Which lines of the listing below contain the word "sheet"? Copy each of them.

** START OF SUPPLIED DATA **

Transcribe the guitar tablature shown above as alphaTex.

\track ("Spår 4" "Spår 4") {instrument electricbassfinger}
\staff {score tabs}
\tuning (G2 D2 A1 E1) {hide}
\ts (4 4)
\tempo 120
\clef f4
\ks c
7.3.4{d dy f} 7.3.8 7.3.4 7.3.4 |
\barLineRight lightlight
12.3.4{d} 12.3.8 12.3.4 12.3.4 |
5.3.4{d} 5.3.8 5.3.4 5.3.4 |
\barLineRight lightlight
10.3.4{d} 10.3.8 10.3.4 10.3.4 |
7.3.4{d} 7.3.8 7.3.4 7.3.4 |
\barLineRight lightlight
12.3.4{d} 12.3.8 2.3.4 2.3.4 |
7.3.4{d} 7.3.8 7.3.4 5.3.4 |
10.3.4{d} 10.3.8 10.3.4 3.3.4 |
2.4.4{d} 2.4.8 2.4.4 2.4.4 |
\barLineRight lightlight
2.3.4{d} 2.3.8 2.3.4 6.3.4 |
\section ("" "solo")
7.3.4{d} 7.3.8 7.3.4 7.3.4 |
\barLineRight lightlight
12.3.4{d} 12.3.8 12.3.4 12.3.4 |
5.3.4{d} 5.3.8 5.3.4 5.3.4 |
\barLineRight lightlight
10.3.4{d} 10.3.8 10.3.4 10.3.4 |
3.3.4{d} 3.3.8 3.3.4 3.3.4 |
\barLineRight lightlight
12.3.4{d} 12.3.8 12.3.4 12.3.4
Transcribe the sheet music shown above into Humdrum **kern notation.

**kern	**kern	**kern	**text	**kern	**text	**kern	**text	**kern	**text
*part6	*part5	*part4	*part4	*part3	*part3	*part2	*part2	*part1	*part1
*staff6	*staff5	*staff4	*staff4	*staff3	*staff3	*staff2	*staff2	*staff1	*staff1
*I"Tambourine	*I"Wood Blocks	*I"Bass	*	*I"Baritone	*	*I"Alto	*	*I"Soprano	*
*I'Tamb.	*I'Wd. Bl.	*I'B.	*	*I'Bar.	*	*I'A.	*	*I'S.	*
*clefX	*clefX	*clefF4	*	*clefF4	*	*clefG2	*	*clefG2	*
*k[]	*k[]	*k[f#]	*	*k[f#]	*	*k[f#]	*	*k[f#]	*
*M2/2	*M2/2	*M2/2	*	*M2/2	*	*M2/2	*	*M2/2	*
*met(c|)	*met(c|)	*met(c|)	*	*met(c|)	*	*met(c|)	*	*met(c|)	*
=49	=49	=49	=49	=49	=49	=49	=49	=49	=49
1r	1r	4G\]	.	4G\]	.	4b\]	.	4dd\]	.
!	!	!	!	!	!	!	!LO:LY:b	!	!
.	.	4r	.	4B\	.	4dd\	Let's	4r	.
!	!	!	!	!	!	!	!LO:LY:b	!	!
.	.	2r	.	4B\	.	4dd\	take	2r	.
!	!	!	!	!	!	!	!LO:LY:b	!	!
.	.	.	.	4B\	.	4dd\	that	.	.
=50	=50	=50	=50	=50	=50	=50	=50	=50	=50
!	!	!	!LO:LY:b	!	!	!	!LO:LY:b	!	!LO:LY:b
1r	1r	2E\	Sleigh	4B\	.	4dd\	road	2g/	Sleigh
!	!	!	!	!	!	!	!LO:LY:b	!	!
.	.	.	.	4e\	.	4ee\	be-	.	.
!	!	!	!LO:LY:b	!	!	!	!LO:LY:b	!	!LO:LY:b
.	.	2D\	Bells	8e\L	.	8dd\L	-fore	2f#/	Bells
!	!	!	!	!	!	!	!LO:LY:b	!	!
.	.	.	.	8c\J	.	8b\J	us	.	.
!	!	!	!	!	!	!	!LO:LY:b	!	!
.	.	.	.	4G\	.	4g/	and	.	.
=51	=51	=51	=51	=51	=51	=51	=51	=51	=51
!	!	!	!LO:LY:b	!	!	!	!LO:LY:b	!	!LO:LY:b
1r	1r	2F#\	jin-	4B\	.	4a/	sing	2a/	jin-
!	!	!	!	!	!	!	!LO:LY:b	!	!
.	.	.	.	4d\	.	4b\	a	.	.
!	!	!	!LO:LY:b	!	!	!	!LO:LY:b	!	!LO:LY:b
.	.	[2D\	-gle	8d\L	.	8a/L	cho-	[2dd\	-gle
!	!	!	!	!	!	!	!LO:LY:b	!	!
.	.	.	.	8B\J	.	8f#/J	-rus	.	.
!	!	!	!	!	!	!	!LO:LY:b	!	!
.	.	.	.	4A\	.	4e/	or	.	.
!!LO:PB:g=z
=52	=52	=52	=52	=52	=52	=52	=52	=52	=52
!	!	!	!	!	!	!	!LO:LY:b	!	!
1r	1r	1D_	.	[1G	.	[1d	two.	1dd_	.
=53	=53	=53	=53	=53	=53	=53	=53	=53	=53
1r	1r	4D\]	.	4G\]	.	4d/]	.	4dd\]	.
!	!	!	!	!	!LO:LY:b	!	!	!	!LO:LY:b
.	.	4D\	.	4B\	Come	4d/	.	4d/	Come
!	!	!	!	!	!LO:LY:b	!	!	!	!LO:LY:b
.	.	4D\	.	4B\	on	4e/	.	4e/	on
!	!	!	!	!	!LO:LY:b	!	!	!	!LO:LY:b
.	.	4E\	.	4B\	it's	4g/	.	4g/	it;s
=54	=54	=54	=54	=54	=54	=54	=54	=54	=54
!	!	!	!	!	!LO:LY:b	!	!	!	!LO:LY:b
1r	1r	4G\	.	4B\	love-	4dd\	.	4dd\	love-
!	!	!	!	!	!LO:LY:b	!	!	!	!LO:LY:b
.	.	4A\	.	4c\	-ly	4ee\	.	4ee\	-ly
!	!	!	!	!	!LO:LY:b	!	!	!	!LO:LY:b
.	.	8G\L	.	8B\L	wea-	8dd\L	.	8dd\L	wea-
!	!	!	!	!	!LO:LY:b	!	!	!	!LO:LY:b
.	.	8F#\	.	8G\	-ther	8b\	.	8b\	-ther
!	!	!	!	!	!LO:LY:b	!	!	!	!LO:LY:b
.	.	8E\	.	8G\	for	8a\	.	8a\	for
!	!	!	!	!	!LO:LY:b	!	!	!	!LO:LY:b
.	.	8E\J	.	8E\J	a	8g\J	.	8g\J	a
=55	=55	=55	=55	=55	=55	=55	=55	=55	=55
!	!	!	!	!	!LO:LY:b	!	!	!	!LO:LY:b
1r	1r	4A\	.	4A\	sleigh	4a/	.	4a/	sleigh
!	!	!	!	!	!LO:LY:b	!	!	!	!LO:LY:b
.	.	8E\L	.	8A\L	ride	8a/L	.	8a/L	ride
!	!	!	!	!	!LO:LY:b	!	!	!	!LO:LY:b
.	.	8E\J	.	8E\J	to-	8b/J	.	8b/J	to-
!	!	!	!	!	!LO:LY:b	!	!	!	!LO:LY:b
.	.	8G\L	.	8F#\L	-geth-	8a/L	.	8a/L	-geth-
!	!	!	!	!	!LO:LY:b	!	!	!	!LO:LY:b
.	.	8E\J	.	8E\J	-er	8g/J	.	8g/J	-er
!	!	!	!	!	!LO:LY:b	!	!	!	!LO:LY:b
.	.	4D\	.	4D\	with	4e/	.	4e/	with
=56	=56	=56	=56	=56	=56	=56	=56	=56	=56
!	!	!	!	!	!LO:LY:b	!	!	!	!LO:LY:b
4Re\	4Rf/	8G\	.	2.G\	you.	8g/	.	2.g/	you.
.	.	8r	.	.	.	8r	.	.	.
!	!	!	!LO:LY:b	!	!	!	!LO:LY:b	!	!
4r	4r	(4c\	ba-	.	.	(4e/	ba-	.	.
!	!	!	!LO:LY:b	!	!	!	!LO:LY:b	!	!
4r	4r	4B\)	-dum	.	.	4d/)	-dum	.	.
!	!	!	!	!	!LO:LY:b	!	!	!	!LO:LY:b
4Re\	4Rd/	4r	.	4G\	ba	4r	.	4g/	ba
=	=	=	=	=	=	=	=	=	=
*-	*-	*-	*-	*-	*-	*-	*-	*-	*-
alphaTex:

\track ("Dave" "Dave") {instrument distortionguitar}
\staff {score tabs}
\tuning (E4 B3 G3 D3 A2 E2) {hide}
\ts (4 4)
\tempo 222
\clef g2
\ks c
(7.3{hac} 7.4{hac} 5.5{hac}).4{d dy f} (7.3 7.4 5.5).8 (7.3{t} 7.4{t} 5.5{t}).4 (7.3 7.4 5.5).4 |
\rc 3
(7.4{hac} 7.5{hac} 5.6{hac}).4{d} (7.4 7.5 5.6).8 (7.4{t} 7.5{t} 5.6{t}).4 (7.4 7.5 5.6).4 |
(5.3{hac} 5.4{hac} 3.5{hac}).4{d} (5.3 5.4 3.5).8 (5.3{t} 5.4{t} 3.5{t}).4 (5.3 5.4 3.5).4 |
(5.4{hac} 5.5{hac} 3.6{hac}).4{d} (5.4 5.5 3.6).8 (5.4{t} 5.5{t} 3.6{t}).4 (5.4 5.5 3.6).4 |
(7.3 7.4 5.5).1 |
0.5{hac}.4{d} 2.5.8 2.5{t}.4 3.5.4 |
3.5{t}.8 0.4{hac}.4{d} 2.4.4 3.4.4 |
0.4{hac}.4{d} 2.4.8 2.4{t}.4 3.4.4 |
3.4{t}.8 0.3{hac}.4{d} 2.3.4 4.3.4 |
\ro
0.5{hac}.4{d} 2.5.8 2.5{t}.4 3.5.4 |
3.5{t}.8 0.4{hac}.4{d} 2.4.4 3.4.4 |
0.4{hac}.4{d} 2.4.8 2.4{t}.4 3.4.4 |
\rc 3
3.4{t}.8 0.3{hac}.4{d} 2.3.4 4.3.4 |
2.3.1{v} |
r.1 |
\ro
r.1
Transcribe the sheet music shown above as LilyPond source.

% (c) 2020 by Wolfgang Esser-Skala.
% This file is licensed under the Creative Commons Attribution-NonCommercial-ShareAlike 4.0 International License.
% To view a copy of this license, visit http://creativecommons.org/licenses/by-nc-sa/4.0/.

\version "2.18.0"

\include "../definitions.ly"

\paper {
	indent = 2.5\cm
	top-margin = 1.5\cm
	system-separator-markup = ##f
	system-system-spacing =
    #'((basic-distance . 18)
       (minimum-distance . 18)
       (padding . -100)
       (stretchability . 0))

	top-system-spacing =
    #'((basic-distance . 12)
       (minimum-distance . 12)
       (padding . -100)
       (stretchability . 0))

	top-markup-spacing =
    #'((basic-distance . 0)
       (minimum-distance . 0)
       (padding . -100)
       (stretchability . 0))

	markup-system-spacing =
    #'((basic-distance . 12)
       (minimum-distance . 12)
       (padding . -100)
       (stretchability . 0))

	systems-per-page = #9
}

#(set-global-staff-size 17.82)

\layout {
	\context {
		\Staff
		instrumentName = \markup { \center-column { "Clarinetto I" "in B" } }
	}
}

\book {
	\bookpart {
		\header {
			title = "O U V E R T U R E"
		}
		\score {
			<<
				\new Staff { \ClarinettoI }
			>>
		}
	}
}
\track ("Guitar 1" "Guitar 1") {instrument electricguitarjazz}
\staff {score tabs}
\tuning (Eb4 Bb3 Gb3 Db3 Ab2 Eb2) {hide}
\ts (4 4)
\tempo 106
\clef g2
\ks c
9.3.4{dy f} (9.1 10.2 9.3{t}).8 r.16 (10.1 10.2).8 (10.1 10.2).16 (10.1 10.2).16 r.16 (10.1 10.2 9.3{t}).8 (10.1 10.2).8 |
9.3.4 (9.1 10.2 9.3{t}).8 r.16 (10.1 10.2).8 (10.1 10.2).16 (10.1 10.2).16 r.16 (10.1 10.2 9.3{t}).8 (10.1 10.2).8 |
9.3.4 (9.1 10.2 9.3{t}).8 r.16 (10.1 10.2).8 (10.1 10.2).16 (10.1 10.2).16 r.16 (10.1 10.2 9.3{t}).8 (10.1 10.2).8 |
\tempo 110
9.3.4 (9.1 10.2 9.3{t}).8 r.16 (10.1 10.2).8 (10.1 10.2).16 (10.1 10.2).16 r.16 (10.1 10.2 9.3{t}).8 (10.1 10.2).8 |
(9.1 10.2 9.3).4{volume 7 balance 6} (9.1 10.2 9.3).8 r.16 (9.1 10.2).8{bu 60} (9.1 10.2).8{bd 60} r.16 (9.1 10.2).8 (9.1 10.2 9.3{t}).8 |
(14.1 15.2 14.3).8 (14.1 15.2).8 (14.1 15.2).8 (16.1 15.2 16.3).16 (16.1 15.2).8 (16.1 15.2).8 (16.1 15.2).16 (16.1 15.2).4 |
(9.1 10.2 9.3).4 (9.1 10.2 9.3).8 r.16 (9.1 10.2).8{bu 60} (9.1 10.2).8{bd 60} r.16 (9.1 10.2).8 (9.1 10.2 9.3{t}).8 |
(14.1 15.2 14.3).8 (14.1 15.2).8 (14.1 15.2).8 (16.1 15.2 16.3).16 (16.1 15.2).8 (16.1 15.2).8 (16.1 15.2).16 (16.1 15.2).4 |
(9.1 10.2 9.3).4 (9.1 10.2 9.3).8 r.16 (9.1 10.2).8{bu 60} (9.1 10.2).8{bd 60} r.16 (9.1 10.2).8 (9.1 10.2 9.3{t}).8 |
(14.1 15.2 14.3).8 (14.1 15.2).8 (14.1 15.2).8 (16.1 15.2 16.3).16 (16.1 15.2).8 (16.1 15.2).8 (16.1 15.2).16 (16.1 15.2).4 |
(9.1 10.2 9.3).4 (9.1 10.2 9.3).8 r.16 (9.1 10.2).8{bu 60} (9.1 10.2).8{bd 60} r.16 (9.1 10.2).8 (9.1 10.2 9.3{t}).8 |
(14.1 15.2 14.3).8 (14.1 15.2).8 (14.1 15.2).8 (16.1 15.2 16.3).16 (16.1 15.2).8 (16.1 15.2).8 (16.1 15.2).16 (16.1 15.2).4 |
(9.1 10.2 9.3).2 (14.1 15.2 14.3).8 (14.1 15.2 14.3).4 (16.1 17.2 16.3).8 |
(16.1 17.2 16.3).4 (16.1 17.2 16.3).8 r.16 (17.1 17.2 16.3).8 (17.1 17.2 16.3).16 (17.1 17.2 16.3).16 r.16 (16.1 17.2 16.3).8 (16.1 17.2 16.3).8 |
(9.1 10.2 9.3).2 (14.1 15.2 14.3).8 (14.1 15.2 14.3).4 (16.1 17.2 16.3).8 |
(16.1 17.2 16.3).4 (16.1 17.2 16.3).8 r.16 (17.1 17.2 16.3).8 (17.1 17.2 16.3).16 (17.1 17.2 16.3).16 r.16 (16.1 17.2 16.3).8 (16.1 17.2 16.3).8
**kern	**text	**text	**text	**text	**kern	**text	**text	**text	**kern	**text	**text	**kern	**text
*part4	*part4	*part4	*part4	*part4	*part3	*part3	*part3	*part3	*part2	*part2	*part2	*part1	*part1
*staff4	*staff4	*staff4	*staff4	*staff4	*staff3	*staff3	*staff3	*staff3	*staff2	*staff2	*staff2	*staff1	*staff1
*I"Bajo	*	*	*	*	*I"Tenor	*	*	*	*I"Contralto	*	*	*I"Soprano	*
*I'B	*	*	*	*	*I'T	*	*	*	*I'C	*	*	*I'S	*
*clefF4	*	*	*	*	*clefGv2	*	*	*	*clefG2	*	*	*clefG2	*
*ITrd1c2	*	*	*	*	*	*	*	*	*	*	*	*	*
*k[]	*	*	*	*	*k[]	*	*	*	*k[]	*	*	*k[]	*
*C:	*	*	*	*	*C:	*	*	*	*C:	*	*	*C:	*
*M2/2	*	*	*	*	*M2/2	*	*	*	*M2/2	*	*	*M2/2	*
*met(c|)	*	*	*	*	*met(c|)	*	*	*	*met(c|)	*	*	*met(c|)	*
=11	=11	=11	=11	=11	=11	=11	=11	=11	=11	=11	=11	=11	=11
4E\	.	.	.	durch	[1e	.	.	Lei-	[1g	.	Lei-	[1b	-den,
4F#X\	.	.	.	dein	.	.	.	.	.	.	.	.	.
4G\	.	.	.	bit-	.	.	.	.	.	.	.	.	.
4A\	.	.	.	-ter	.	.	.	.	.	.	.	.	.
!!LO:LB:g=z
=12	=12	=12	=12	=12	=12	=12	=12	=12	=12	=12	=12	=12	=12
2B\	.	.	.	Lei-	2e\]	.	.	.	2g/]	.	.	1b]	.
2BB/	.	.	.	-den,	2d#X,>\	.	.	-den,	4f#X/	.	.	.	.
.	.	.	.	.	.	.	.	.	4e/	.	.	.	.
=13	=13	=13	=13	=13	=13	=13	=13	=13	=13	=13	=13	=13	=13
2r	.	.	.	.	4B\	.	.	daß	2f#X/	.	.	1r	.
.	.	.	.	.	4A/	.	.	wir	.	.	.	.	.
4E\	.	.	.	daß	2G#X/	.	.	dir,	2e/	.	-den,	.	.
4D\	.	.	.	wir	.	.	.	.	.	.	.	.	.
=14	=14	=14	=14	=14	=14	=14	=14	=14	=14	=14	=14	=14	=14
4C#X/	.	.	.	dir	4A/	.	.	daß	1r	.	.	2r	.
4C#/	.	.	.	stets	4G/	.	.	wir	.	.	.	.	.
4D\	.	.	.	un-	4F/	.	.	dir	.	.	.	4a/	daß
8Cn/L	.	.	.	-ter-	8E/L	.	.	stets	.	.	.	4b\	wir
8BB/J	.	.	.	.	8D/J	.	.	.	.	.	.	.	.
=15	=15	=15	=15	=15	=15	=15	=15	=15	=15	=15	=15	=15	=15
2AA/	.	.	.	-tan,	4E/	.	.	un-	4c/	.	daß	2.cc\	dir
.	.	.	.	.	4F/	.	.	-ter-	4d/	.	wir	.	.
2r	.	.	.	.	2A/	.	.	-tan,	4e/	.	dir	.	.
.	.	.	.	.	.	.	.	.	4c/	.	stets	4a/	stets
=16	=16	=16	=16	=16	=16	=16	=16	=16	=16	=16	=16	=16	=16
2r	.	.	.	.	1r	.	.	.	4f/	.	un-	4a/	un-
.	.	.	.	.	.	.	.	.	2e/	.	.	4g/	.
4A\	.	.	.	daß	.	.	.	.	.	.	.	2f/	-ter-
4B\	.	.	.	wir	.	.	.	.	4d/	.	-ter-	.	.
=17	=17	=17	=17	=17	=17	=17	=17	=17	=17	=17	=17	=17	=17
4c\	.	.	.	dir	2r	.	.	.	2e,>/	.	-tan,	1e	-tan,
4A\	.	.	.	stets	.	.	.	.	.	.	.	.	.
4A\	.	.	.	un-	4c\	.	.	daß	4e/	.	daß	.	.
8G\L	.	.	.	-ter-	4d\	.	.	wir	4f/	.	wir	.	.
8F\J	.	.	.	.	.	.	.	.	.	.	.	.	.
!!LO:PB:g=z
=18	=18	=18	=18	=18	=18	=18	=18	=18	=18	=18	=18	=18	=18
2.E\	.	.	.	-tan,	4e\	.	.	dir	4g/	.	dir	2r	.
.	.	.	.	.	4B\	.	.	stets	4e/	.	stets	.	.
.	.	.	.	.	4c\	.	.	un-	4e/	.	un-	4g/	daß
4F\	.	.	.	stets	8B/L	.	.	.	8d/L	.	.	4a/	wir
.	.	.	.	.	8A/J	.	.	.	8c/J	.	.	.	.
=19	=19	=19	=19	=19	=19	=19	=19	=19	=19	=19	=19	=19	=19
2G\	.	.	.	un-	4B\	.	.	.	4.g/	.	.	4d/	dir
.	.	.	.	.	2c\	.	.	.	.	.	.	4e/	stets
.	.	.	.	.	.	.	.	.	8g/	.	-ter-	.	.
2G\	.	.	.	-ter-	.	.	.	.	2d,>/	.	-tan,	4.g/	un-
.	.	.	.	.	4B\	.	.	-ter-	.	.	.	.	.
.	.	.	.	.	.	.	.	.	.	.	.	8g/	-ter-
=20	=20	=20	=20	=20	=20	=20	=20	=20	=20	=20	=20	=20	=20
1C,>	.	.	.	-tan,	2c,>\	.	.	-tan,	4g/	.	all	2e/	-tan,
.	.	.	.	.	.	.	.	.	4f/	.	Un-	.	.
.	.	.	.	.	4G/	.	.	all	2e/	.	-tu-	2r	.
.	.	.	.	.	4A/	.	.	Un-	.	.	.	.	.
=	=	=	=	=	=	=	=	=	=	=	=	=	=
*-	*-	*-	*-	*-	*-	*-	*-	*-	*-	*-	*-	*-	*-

** END OF SUPPLIED DATA **

■ FINISHED ANSWER
Transcribe the sheet music shown above into Humdrum **kern notation.
Transcribe the sheet music shown above as LilyPond source.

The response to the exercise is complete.